C'est à ce moment que l’œuvre entre dans la postérité : à ce moment précis où, Harakiri, plus qu'être un film classique, a décidé d'être aussi une véritable façade de son époque. Les films les plus mythiques, les chefs d’œuvres les plus grands, sont ces films qui vont encore plus loin que leur simple aspect technique ou leur réussite narrative, en s'aventurant dans la réflexion de ce qu'ils peignent, ou en décrivant avec brio le contexte de leur sortie. Harakiri se range dans la seconde catégorie, car non content d'être une réussite formelle, Harakiri est aussi un énorme doigt d'honneur à ses compatriotes.
Kobayashi prouve qu'il est un maître, autant que Kurosawa, autant que Ozu.
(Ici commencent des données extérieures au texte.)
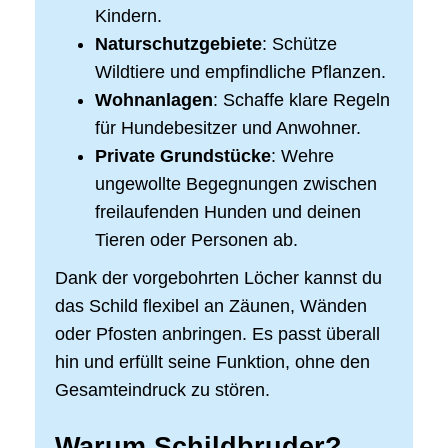
Kindern.
Naturschutzgebiete
: Schütze
Wildtiere und empfindliche Pflanzen.
Wohnanlagen
: Schaffe klare Regeln
für Hundebesitzer und Anwohner.
Private Grundstücke
: Wehre
ungewollte Begegnungen zwischen
freilaufenden Hunden und deinen
Tieren oder Personen ab.
Dank der vorgebohrten Löcher kannst du
das Schild flexibel an Zäunen, Wänden
oder Pfosten anbringen. Es passt überall
hin und erfüllt seine Funktion, ohne den
Gesamteindruck zu stören.
Warum Schildbruder?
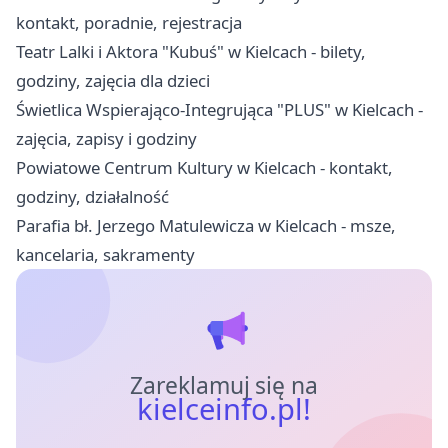
kontakt, poradnie, rejestracja
Teatr Lalki i Aktora "Kubuś" w Kielcach - bilety,
godziny, zajęcia dla dzieci
Świetlica Wspierająco-Integrująca "PLUS" w Kielcach -
zajęcia, zapisy i godziny
Powiatowe Centrum Kultury w Kielcach - kontakt,
godziny, działalność
Parafia bł. Jerzego Matulewicza w Kielcach - msze,
kancelaria, sakramenty
Zareklamuj się na
kielceinfo.pl!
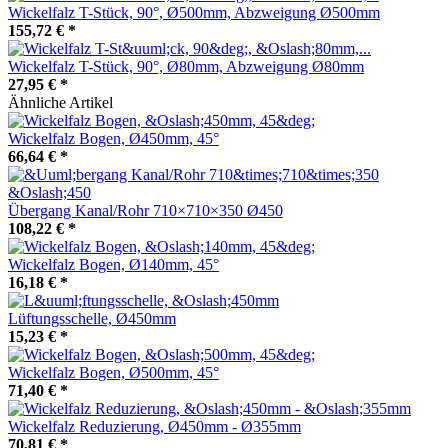
Wickelfalz T-Stück, 90°, Ø500mm, Abzweigung Ø500mm
155,72 €
*
Wickelfalz T-Stück, 90°, Ø80mm, Abzweigung Ø80mm
27,95 €
*
Ähnliche Artikel
Wickelfalz Bogen, Ø450mm, 45°
66,64 €
*
Übergang Kanal/Rohr 710×710×350 Ø450
108,22 €
*
Wickelfalz Bogen, Ø140mm, 45°
16,18 €
*
Lüftungsschelle, Ø450mm
15,23 €
*
Wickelfalz Bogen, Ø500mm, 45°
71,40 €
*
Wickelfalz Reduzierung, Ø450mm - Ø355mm
70,81 €
*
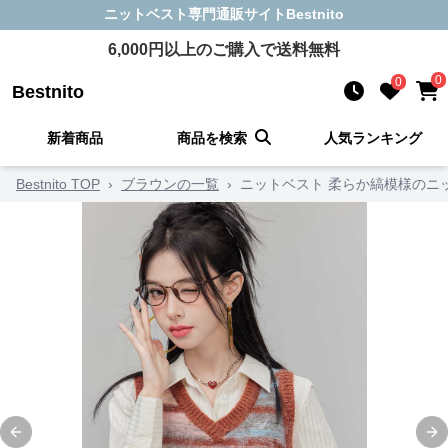
ニットベスト
専門通販サイト
Bestnito
6,000
円以上のご購入で送料無料
0
0
Bestnito
新着商品
商品を検索
人気ランキング
Bestnito TOP
›
ブラウンの一覧
›
ニットベスト 柔らか縞模様のニ
Previous slide
Ne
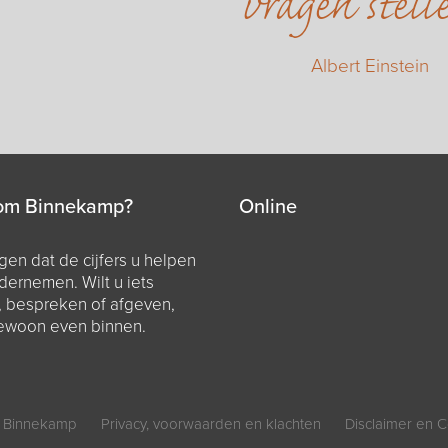
vragen stell
Albert Einstein
om Binnekamp?
Online
en dat de cijfers u helpen
dernemen. Wilt u iets
, bespreken of afgeven,
ewoon even binnen.
 Binnekamp
Privacy, voorwaarden en klachten
Disclaimer en C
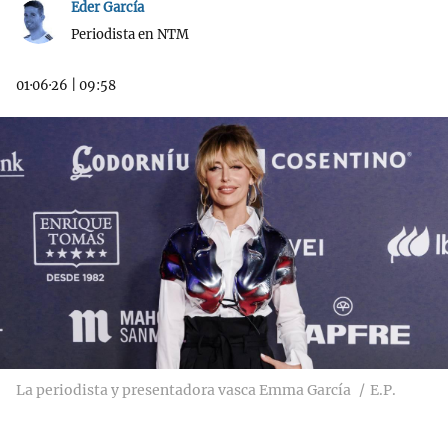
Eder García
Periodista en NTM
01·06·26
|
09:58
La periodista y presentadora vasca Emma García
E.P.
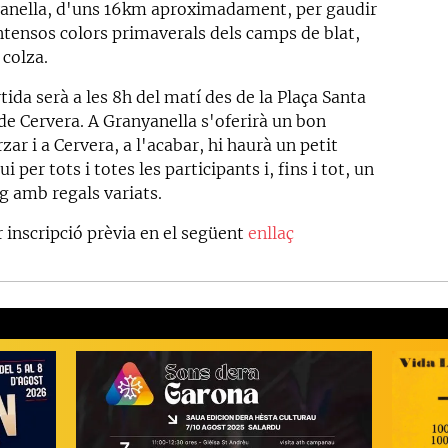
anella, d'uns 16km aproximadament, per gaudir
intensos colors primaverals dels camps de blat,
 colza.
tida serà a les 8h del matí des de la Plaça Santa
de Cervera. A Granyanella s'oferirà un bon
ar i a Cervera, a l'acabar, hi haurà un petit
i per tots i totes les participants i, fins i tot, un
g amb regals variats.
r inscripció prèvia en el següent
enllaç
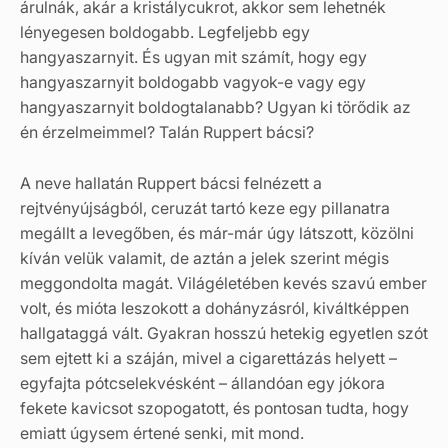
árulnák, akár a kristálycukrot, akkor sem lehetnék
lényegesen boldogabb. Legfeljebb egy
hangyaszarnyit. És ugyan mit számít, hogy egy
hangyaszarnyit boldogabb vagyok-e vagy egy
hangyaszarnyit boldogtalanabb? Ugyan ki törődik az
én érzelmeimmel? Talán Ruppert bácsi?
A neve hallatán Ruppert bácsi felnézett a
rejtvényújságból, ceruzát tartó keze egy pillanatra
megállt a levegőben, és már-már úgy látszott, közölni
kíván velük valamit, de aztán a jelek szerint mégis
meggondolta magát. Világéletében kevés szavú ember
volt, és mióta leszokott a dohányzásról, kiváltképpen
hallgataggá vált. Gyakran hosszú hetekig egyetlen szót
sem ejtett ki a száján, mivel a cigarettázás helyett –
egyfajta pótcselekvésként – állandóan egy jókora
fekete kavicsot szopogatott, és pontosan tudta, hogy
emiatt úgysem értené senki, mit mond.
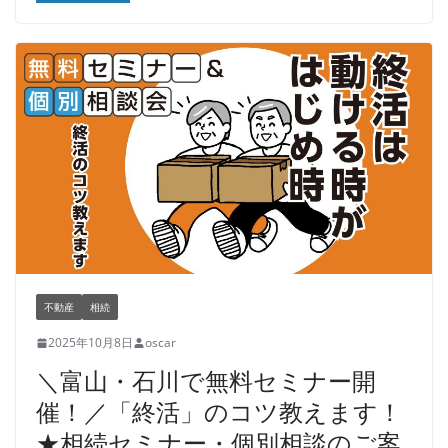
不動産
相続
2025年10月8日
oscar
＼富山・石川で無料セミナー開
催！／「終活」のコツ教えます！
★相続セミナー・個別相談のご案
Il est un pilier du cinéma japonais, et son Harakiri est aussi mémorable que les meilleurs films de Kurosawa. Une révolution, non pas uniquement technique, mais aussi culturelle. Rarement un film aura osé dire autant de chose dans un contexte aussi complexe. Une marque de bravoure de plus de deux heures, un must-see aux allures d'incontournable, un chef d’œuvre dont le titre est définitivement représentatif de l'effet qu'il fait au spectateur : une éventration suivie d'une décapitation. Harakiri, c'est un film coup de sabre.